Bill Jenkins, who coaches the running backs at Arlington Bowie, has seen Wells' impact throughout the program.
"Vernon is a class act," Jenkins said. "Too bad he could not have come home to the Rangers. His charity work with the Perfect 10 Foundation is amazing."
He inherited his football talent from his father, Vernon II, a wide receiver who played in the Canadian Football League after getting a tryout from the Kansas City Chiefs of the NFL.
Wells heard from a number of different teams prior to the '97 Draft, including the Rockies. The Blue Jays called and asked what it would take to select him fifth.
"I loved football, but I got hurt my last game my senior year and thought it was time I stopped getting hit," Wells said. "I had what you might call not-scared speed. But I had a passion for both sports. I think I made the right choice. I don't know if I would have had the career in football as I've had in baseball."
He continues to support his high school's football program with his Perfect 10 Foundation.
In Anaheim, Wells will be part of one of the Majors' most athletic outfields if he moves to left, as anticipated, with Peter Bourjos in center and Torii Hunter in right.
Bourjos and Hunter also were high school football stars. Bourjos, one of the fastest players in baseball, was a successful wide receiver at Notre Dame High School in Scottsdale, Ariz. Hunter was the two-way quarterback/DB at Pine Bluff (Ark.), High School. Bourjos and Hunter signed professional contracts after getting drafted out of high school.
Hunter, like Wells, makes his home outside Dallas and remains a huge football fan.
Wells and Hunter aren't the only former QBs in the Angels' clubhouse. Jeff Mathis was a Florida State University recruit out of Marianna (Fla.) High School, and Scott Kazmir put the ball in the air for Cypress Falls High School in Houston. The best high school QB in the organization probably was reliever Bobby Cassevah, who was heavily recruited out of Pace (Fla.) High School.

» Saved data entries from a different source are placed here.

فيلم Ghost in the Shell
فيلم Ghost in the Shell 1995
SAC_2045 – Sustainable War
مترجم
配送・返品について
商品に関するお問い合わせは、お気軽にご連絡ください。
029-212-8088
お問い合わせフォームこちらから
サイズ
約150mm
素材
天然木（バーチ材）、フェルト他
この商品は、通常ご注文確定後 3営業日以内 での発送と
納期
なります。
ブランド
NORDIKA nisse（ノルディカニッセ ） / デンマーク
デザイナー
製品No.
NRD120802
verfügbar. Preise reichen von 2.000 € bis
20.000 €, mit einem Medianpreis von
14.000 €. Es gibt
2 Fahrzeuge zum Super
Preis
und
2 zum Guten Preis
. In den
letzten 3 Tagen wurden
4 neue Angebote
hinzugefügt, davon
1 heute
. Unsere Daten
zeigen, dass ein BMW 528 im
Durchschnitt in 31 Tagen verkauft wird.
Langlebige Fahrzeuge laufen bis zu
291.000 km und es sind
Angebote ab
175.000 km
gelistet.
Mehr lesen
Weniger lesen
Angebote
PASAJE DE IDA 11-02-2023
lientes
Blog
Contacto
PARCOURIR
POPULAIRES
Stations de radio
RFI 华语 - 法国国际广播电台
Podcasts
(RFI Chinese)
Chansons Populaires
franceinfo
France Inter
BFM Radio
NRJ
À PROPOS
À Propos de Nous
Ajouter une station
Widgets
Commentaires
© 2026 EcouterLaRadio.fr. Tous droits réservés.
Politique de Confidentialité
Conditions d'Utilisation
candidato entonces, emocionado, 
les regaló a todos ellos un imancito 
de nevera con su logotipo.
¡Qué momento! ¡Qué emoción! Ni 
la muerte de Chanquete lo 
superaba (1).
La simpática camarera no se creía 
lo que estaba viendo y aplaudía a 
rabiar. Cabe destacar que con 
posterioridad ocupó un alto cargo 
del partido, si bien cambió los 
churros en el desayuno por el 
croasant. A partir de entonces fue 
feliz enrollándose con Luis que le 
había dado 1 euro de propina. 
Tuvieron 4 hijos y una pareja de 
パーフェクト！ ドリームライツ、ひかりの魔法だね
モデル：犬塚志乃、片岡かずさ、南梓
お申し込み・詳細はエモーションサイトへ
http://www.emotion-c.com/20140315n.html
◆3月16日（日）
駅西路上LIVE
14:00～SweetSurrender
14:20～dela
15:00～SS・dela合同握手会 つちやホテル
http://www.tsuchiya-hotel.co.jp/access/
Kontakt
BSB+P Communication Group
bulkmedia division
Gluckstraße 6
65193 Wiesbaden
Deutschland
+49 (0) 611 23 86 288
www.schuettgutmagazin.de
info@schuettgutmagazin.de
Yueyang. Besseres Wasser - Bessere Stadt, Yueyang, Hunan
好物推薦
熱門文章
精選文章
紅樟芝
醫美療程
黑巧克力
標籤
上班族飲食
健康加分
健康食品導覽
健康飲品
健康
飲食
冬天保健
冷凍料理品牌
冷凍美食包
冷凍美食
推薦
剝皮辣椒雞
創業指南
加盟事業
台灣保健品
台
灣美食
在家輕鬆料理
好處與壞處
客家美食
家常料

Former Angels ace John Lackey was a prep QB in Abilene, Tex.
"Those are great memories, those Friday nights under the lights," Kazmir said.
Angels scouts fell in love with another QB, taking Jake Locker of the University of Washington in the 2009 Draft. An outfielder with exceptional baseball skills across the board, Locker signed a contract with the Angels but is expected to be one of the top picks in the NFL draft. If he decides at some point to play baseball, he'll have a lot to talk about in an Angels organization rich in former football stars.